---------- Source document
🤖 AI Summary
To address the challenges of limited computational resources and inefficient multi-view visual question answering (VQA) when deploying vision-language models (VLMs) on embedded automotive platforms, this paper proposes a lightweight and efficient VLM architecture. Methodologically, we introduce a novel multi-scale vision encoder that integrates cross-scale gating with token-level dynamic routing guided by importance weighting; additionally, we design a sequence-level dual-objective prioritization mechanism that jointly models prediction loss, epistemic uncertainty, and output diversity to optimize inference sequences. Our approach significantly reduces computational overhead while enhancing semantic understanding. On the DriveLM benchmark, it achieves state-of-the-art performance, improving BLEU-4 by 11.1% and METEOR by 35.4%, with a substantial reduction in model parameters.
--------------------
---------- Available data
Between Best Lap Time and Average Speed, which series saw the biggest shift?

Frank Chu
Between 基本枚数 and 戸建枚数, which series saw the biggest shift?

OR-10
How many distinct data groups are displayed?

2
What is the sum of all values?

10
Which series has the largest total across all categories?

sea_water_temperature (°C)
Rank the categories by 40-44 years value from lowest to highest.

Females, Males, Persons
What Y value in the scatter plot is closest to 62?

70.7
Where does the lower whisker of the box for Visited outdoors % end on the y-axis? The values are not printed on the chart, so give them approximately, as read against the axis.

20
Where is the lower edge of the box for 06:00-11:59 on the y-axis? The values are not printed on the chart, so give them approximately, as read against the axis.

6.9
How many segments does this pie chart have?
--------------------
Questions on the material
1 > In the AI summary of the lightweight vision-language model for automotive platforms, by what percentage does the approach improve METEOR on the DriveLM benchmark?
2 > Carry on the AI summary of the lightweight vision-language model for embedded automotive platforms, beginning after its final sentence.

Responses for each task
1 > 35.4%

2 >
📝 Abstract
Vision Language Models (VLMs) employed for visual question-answering (VQA) in autonomous driving often require substantial computational resources that pose a challenge for their deployment in resource-constrained vehicles. To address this challenge, we introduce TinyDrive, a lightweight yet effective VLM for multi-view VQA in driving scenarios. Our model comprises two key components including a multiscale vision encoder and a dual-level prioritization mechanism for tokens and sequences. The multiscale encoder facilitates the processing of multi-view images at diverse resolutions through scale injection and cross-scale gating to generate enhanced visual representations. At the token level, we design a token routing mechanism that dynamically selects and process the most informative tokens based on learned importance scores. At the sequence level, we propose integrating normalized loss, uncertainty estimates, and a diversity metric to formulate sequence scores that rank and preserve samples within a sequence priority buffer. Samples with higher scores are more frequently selected for training. TinyDrive is first evaluated on our custom-curated VQA dataset, and it is subsequently tested on the public DriveLM benchmark, where it achieves state-of-the-art language understanding performance. Notably, it achieves relative improvements of 11.1% and 35.4% in BLEU-4 and METEOR scores, respectively, despite having a significantly smaller parameter count.